====== SUPPLIED TEXT ======
We investigated the formation and observational properties of Hε for small-scale energetic events, including Ellerman bombs, UV bursts, and small-scale flares. Our focus lies on understanding how Hε behaves under varying atmospheric conditions connected to energetic events and to what degree these events can be diagnosed with Hε spectra. Ellerman bombs, UV bursts, and flares each display distinct characteristics in the Hε line. Due to high temperatures at lower column masses (chromospheric regions), UV bursts and flares appear partially optically thin in Hε, resulting in enhanced but diffuse structural features. In contrast, Ellerman bombs form in optically thick conditions with temperature increases occurring at higher column masses, which yields sharper, better-defined structures than those of UV bursts and flares.

However, it is not easy to quantify the temperature increases from Hε spectra. Its core intensity is primarily determined by the transition probability p₁₇, and not by the temperature directly, which one might expect given that small-scale energetic events typically cause temperature enhancements. The temperature enhancements increase p₁₇, producing more photons emitted from small-scale energetic events.
====== EXTRACTED MATERIAL ======
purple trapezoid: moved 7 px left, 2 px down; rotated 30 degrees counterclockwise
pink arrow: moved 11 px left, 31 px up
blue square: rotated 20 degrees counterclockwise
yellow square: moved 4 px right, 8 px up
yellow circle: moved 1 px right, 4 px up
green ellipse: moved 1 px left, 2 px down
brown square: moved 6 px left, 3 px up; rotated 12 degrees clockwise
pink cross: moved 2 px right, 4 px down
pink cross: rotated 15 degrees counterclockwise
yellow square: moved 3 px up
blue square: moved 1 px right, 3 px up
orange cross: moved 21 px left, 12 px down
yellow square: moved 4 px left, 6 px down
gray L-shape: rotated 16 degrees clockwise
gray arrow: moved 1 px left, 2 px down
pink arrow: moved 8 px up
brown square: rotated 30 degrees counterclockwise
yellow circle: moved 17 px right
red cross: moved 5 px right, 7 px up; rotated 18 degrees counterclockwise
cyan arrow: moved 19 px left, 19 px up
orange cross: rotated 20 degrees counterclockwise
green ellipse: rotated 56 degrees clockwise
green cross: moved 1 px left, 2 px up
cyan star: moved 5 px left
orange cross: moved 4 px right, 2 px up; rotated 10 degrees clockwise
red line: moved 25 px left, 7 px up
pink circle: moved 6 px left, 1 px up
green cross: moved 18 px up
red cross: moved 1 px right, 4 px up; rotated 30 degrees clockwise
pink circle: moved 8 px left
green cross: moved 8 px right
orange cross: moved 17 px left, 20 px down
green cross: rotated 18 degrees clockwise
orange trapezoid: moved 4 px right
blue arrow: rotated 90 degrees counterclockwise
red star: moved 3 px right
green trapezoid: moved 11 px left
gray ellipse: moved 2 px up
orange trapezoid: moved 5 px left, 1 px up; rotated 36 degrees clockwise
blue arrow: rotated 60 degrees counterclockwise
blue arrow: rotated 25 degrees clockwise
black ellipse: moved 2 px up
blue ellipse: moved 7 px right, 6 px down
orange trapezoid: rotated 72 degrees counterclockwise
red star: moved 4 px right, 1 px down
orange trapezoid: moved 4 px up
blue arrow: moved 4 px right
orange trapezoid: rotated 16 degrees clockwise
======
### WHAT YOU NEED TO DO
1. Answer these questions from the text about Hε:
(a) Which kinds of small-scale energetic events were studied?
(b) Under what conditions do Ellerman bombs form?
(c) What mainly determines the core intensity of Hε?
2. In the text about Hε, rewrite the part starting at "We investigated the" and ending at "bursts and flares.", putting "EBs" in place of "Ellerman bombs".
3. Do these statements agree with the text about Hε? Answer yes or no for each, and quote the words that decide it.
(a) UV bursts and flares appear fully optically thick in Hε.
(b) Temperature enhancements increase p₁₇.
(c) Temperature increases are easy to measure from Hε spectra.

### RESULTS BY TASK
1.
(a) Ellerman bombs, UV bursts, and small-scale flares.
(b) Optically thick conditions, with temperature increases occurring at higher column masses.
(c) The transition probability p₁₇.

2.
We investigated the formation and observational properties of Hε for small-scale energetic events, including EBs, UV bursts, and small-scale flares. Our focus lies on understanding how Hε behaves under varying atmospheric conditions connected to energetic events and to what degree these events can be diagnosed with Hε spectra. EBs, UV bursts, and flares each display distinct characteristics in the Hε line. Due to high temperatures at lower column masses (chromospheric regions), UV bursts and flares appear partially optically thin in Hε, resulting in enhanced but diffuse structural features. In contrast, EBs form in optically thick conditions with temperature increases occurring at higher column masses, which yields sharper, better-defined structures than those of UV bursts and flares.

3.
(a) No: "UV bursts and flares appear partially optically thin in Hε"
(b) Yes: "The temperature enhancements increase p₁₇"
(c) No: "it is not easy to quantify the temperature increases from Hε spectra"